GPA is a small- and medium-vessel vasculitis affecting the respiratory tract and kidneys. Necrotizing granulomatous inflammation characterizes the GPA clinical picture. Between 5% to 10% of cases have gastrointestinal involvement1. The clinical spectrum is highly variable, and vasculitis can be systemic or localized. Gastrointestinal tract involvement is often part of a systemic inflammatory process and is a well-recognized manifestation of small and medium-sized vessel vasculitis. Patients with gastrointestinal involvement often have abdominal pain, nausea, vomiting, diarrhea, or gastrointestinal bleeding. These gastrointestinal complications, when manifested, negatively affect the prognosis and indicate disease severity12.
Although GPA occurs with the same frequency in men and women, gastrointestinal manifestations are most often seen in men. Lesions include ulcers, submucosal edema, hemorrhage, paralytic ileus, mesenteric ischemia, intestinal obstruction, and intestinal perforation13.

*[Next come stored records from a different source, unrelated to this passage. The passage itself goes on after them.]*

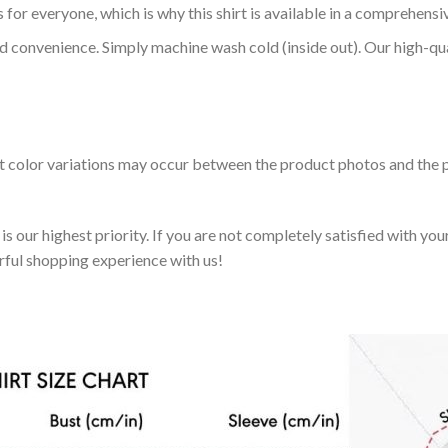
 for everyone, which is why this shirt is available in a comprehensi
nd convenience. Simply machine wash cold (inside out). Our high-qu
ht color variations may occur between the product photos and the p
 our highest priority. If you are not completely satisfied with you
rful shopping experience with us!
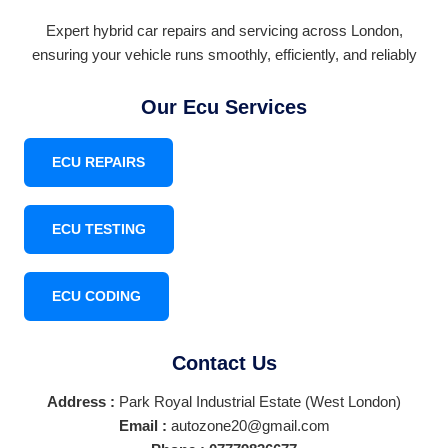
Expert hybrid car repairs and servicing across London,
ensuring your vehicle runs smoothly, efficiently, and reliably
Our Ecu Services
ECU REPAIRS
ECU TESTING
ECU CODING
Contact Us
Address :
Park Royal Industrial Estate (West London)
Email :
autozone20@gmail.com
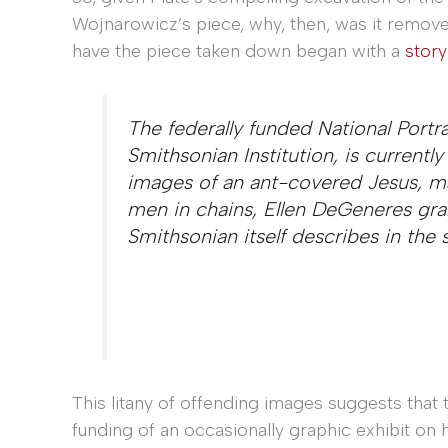
Wojnarowicz’s piece, why, then, was it remove
have the piece taken down began with a
stor
The federally funded National Portr
Smithsonian Institution, is currentl
images of an ant-covered Jesus, mal
men in chains, Ellen DeGeneres grab
Smithsonian itself describes in the
This litany of offending images suggests that
funding of an occasionally graphic exhibit on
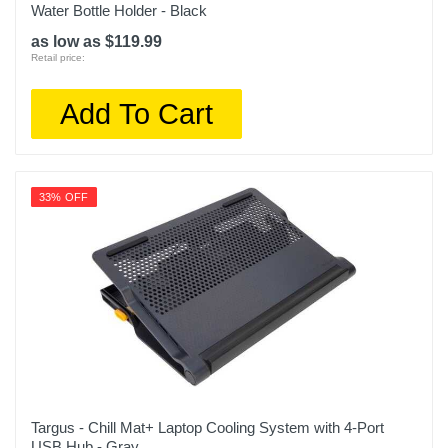
Water Bottle Holder - Black
as low as $119.99
Retail price:
Add To Cart
33% OFF
Targus - Chill Mat+ Laptop Cooling System with 4-Port
USB Hub - Gray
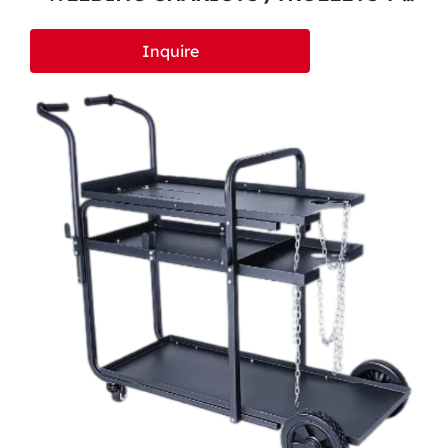
600
Inquire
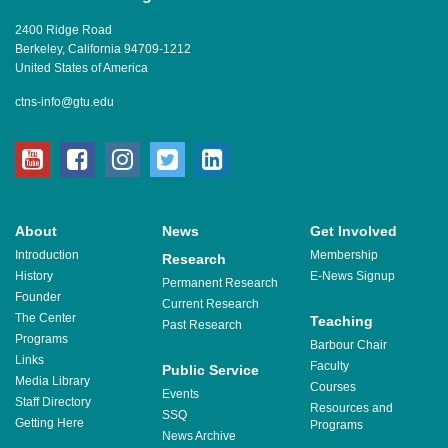
2400 Ridge Road
Berkeley, California 94709-1212
United States of America
ctns-info@gtu.edu
youtube
facebook
instagram
twitter
linkedin
About
News
Get Involved
Introduction
Membership
Research
History
E-News Signup
Permanent Research
Founder
Current Research
The Center
Teaching
Past Research
Programs
Barbour Chair
Links
Faculty
Public Service
Media Library
Courses
Events
Staff Directory
Resources and
SSQ
Getting Here
Programs
News Archive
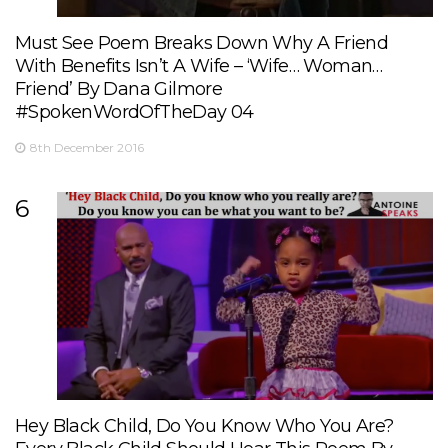
Must See Poem Breaks Down Why A Friend
With Benefits Isn’t A Wife – ‘Wife… Woman…
Friend’ By Dana Gilmore
#SpokenWordOfTheDay 04
8th December 2016
6
Hey Black Child, Do You Know Who You Are?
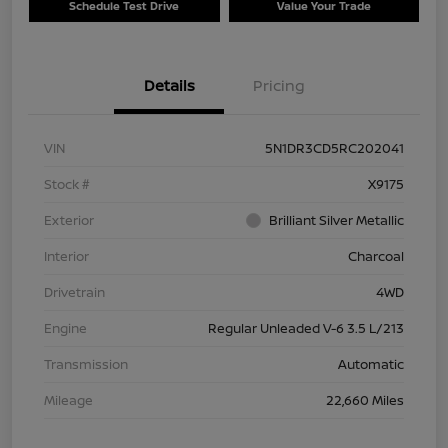
Schedule Test Drive
Value Your Trade
Details
Pricing
VIN
5N1DR3CD5RC202041
Stock #
X9175
Exterior
Brilliant Silver Metallic
Interior
Charcoal
Drivetrain
4WD
Engine
Regular Unleaded V-6 3.5 L/213
Transmission
Automatic
Mileage
22,660 Miles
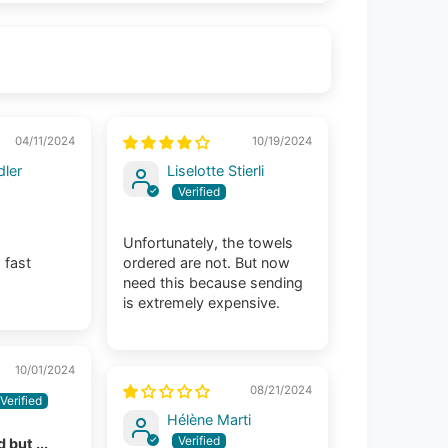
04/11/2024
10/19/2024
ler
Liselotte Stierli
Unfortunately, the towels
 fast
ordered are not. But now
need this because sending
is extremely expensive.
10/01/2024
08/21/2024
Hélène Marti
 but ...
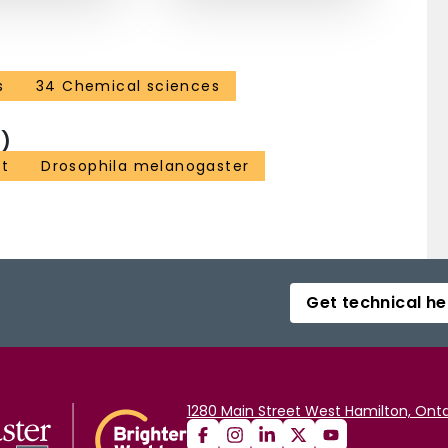
s
34 Chemical sciences
)
nt
Drosophila melanogaster
Get technical he
1280 Main Street West Hamilton, Onta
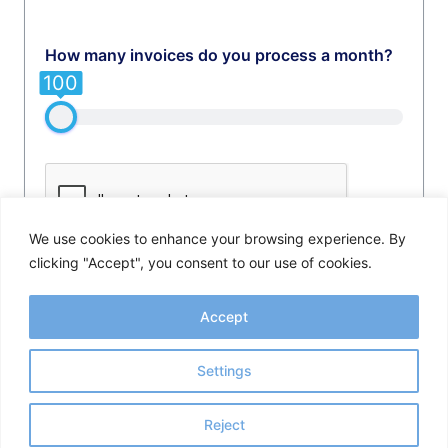
How many invoices do you process a month?
100
We use cookies to enhance your browsing experience. By
clicking "Accept", you consent to our use of cookies.
GET FULL RESULT NOW
Accept
Settings
Reject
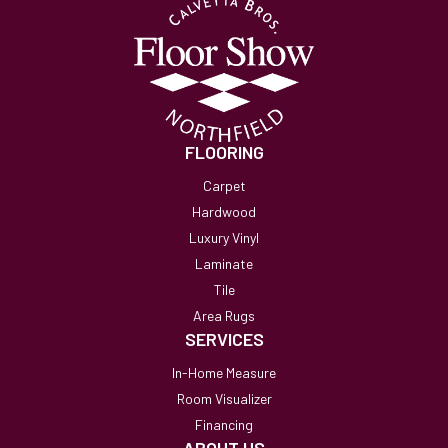
FLOORING
Carpet
Hardwood
Luxury Vinyl
Laminate
Tile
Area Rugs
SERVICES
In-Home Measure
Room Visualizer
Financing
ABOUT US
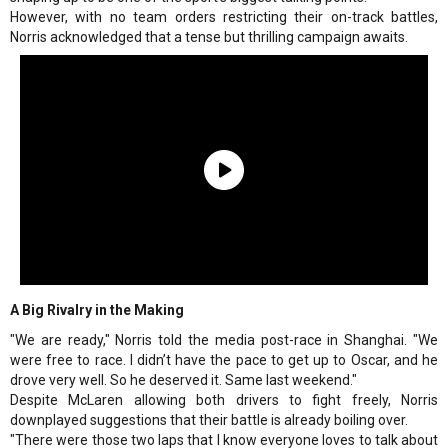
However, with no team orders restricting their on-track battles,
Norris acknowledged that a tense but thrilling campaign awaits.
A Big Rivalry in the Making
"We are ready," Norris told the media post-race in Shanghai. "We
were free to race. I didn’t have the pace to get up to Oscar, and he
drove very well. So he deserved it. Same last weekend."
Despite McLaren allowing both drivers to fight freely, Norris
downplayed suggestions that their battle is already boiling over.
"There were those two laps that I know everyone loves to talk about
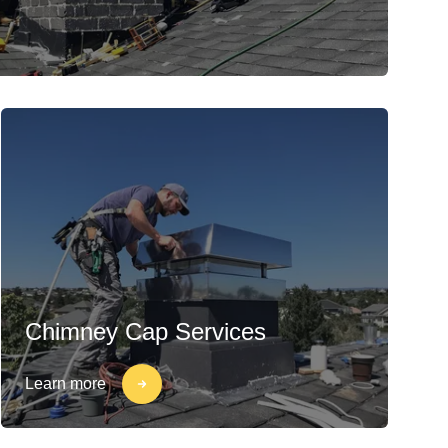
Chimney Cap Services
Learn more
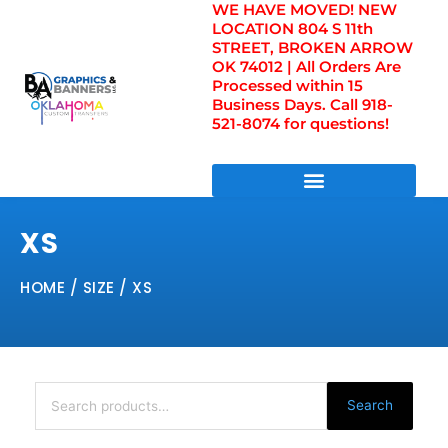
WE HAVE MOVED! NEW
Skip
LOCATION 804 S 11th
to
STREET, BROKEN ARROW
content
OK 74012 | All Orders Are
Processed within 15
Business Days. Call 918-
521-8074 for questions!
DIRECT TO FILM TRANSFERS / UV FILM TRANSFERS
XS
HOME
/ SIZE / XS
Search
for:
Search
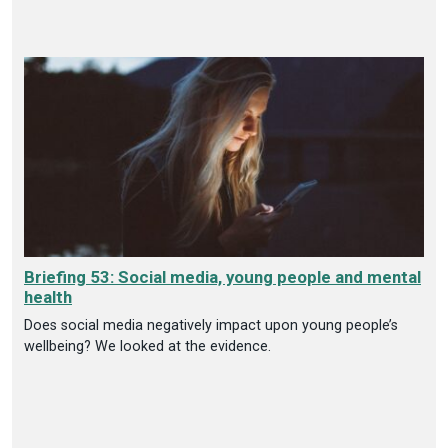
Briefing 53: Social media, young people and mental
health
Does social media negatively impact upon young people’s
wellbeing? We looked at the evidence.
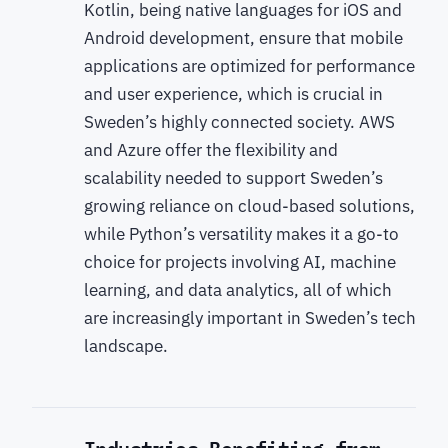
Kotlin, being native languages for iOS and
Android development, ensure that mobile
applications are optimized for performance
and user experience, which is crucial in
Sweden’s highly connected society. AWS
and Azure offer the flexibility and
scalability needed to support Sweden’s
growing reliance on cloud-based solutions,
while Python’s versatility makes it a go-to
choice for projects involving AI, machine
learning, and data analytics, all of which
are increasingly important in Sweden’s tech
landscape.
Industries Benefiting from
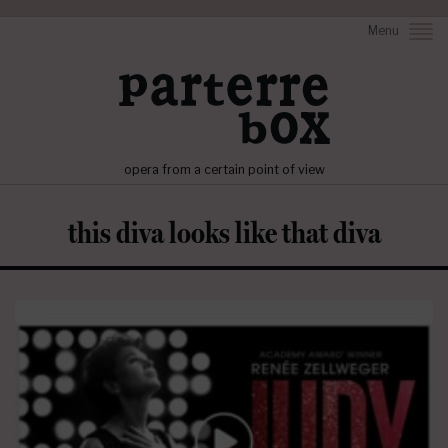
Menu
opera from a certain point of view
this diva looks like that diva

The active inflammatory process located in the gastrointestinal tract in the course of GPA is a rare complication; however, it occurs and causes a serious threat to patients’ lives. Differential diagnosis should cover other inflammatory diseases, especially CD. The type of vasculitis most commonly affecting mesenteric vessels includes systemic lupus erythematosus (SLE), Takayasu arteritis, polyarteritis nodosa, Wegner granulomatosis, and Kawasaki disease. When timely diagnosed, it significantly influences the prognosis, as the rapid initiation of steroid therapy can change the course of the disease14. Side effects of immunosuppressive therapy should also be considered a cause of intestinal complications. Therapeutic strategies widely accepted for treating GPA are effective in treating patients with gastrointestinal involvement in the course of the disease, although some complications require surgical intervention13.